Mit großer Resonanz nahm die Fachwelt Anfang letzten Jahres die Meldung auf, dass die unkomplizierte Verbindung Magnesiumdiborid schon bei 39 Kelvin zum Supraleiter wird. Doch was die ungewöhnlich hohe Übergangstemperatur bei diesem Material bewirkt, blieb lange unklar.
Elektronenverteilung
Im Februar 2001 überraschten Jun Akimitsu und seine Kollegen von der Aoyama-Gakuin University in Tokio mit ihrer Entdeckung, dass die vergleichsweise einfache Verbindung Magnesiumdiborid schon bei 39 Kelvin supraleitend wird. Zwar gibt es keramische Materialien – die so genannten Hochtemperatur-Supraleiter –, die noch wesentlich höhere Übergangstemperaturen aufweisen, doch für einen konventionellen Supraleiter markierten die 39 Kelvin einen neuen Rekord.

Nachdem sich diese Entdeckung in der Fachwelt herumgesprochen hatte, befassten sich viele Forschergruppen weltweit mit Magnesiumdiborid, um den Mechanismus hinter der Supraleitung genauer zu verstehen und mögliche Anwendungen auszuloten. "Wissenschaftler nehmen normalerweise an, dass Supraleitung auf den Zusammenschluss von Elektronen zu Paaren zurückzuführen ist", erklärt Yimei Zhu vom Brookhaven National Laboratory in Upton. "Obwohl das sicherlich auch bei den meisten Supraleitern der Fall ist, konnte man bislang nicht zeigen, inwieweit in Magnesiumdiborid Elektronen zur Supraleitung beitragen."

Theoretiker um James Davenport und Guenter Schneider, ebenfalls vom Brookhaven National Laboratory, prüften deshalb anhand von Rechnungen, ob denn nun die Elektronen oder vielleicht eher ihre Abwesenheit in Form von Löchern – also ihr positiv geladenes Pendant – als Ursache der Supraleitung in Frage kommen. Einiges sprach dafür, dass letzteres der Fall ist.

Um ihre Vermutung zu untermauern, untersuchten die Forscher die Elektronen- und Lochstruktur des Magnesiumdiborid mit zwei sich ergänzenden Methoden: Bei der ersten Technik, der Röntgen-Absorptions-Spektroskopie, nutzten die Wissenschaftler die intensive Röntgenquelle des National Synchrotron Light Source am Brookhaven Laboratory.

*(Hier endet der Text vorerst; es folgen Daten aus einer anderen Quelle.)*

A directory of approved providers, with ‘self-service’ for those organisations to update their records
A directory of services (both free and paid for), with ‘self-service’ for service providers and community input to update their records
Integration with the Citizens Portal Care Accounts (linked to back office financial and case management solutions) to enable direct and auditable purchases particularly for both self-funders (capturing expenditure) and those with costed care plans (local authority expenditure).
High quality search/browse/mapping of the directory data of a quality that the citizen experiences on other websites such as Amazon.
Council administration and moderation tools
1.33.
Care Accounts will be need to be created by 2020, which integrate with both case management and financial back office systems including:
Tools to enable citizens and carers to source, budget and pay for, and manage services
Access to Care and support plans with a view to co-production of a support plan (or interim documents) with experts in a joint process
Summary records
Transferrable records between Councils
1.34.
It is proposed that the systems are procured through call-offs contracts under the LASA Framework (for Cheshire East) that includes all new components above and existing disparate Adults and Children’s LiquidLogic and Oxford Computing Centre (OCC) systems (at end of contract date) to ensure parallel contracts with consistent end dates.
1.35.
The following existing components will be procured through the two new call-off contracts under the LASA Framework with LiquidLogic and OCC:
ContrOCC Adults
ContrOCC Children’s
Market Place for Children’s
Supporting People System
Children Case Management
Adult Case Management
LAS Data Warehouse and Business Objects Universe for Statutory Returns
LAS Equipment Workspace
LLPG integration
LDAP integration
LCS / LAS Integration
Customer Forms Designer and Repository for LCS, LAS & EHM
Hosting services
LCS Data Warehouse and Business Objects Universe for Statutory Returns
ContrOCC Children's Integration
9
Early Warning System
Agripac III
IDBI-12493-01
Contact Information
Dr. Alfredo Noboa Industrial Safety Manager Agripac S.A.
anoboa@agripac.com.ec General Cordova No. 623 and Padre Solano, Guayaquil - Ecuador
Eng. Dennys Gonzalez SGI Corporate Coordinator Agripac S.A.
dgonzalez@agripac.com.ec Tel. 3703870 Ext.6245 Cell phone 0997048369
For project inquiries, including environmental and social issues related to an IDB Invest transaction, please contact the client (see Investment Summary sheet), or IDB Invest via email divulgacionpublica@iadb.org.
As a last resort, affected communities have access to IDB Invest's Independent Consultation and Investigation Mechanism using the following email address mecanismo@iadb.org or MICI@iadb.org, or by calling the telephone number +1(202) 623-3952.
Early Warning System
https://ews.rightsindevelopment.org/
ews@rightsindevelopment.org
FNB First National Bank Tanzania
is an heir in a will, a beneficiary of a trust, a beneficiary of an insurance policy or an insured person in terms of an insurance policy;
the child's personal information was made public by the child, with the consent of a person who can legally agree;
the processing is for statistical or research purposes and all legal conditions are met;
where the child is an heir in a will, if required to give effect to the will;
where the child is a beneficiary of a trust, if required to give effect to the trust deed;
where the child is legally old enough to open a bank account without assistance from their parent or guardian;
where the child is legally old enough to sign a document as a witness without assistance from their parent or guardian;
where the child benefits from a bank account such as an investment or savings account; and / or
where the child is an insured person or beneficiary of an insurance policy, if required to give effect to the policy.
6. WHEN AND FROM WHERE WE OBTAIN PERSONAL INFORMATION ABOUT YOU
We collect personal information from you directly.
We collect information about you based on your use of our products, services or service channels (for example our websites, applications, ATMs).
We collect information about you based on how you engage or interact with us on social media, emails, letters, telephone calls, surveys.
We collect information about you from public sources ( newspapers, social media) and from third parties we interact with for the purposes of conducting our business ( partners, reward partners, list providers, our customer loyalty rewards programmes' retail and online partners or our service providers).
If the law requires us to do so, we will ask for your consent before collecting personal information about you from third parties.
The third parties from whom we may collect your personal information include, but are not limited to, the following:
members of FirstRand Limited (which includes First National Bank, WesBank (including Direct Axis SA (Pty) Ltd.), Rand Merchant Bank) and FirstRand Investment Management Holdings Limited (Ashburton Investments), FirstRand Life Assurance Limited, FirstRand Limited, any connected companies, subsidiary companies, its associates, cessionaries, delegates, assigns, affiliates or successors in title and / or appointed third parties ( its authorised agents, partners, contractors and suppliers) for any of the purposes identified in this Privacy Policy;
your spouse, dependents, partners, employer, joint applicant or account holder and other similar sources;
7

Durch die Strahlung wurden die Elektronen von ihrem angestammten Platz verdrängt und füllten stattdessen die Löcher im Material aus. Auf diese Weise ließ sich die Lochdichte in Magnesiumdiborid ermitteln.

Bei der zweiten Methode, der Elektronen-Energie-Verlust-Spektroskopie, bestrahlten Zhu und seine Kollegen den Supraleiter mit den schnellen Elektronen eines Elektronenmikroskops. Ein Teil der Bewegungsenergie der Ladungsträger ging dabei durch Stöße im Material verloren, was die Position von Löchern verriet.

"Wir brauchten beide Techniken, da sie sich wunderbar ergänzen und sich so die Verteilung und Zahl der Löcher im Magnesiumdiborid genau bestimmen ließ", sagt Zhu. Und tatsächlich entsprach ihr Ergebnis den theoretischen Überlegungen: Denn offenbar sammeln sich die Löcher vor allem in den kristallinen Ebenen der Boratome, wo dann Wechselwirkungen zwischen ihnen auftreten, die schließlich die Supraleitung bewirken.

Johan Tafto von der University of Oslo, der ebenfalls an der Arbeit beteiligt ist, wagt einen Ausblick: "So wie wir nun mehr über die Eigenschaften des Magnesiumdiborids auf atomarer Ebene gelernt haben, bin ich mir sicher, dass wir in naher Zukunft auch mehr über die damit verbundenen makroskopischen Eigenschaften – wie eben die Supraleitung – erfahren. Vielleicht können wir dann auch den Ursprung der Supraleitung im Allgemeinen erklären."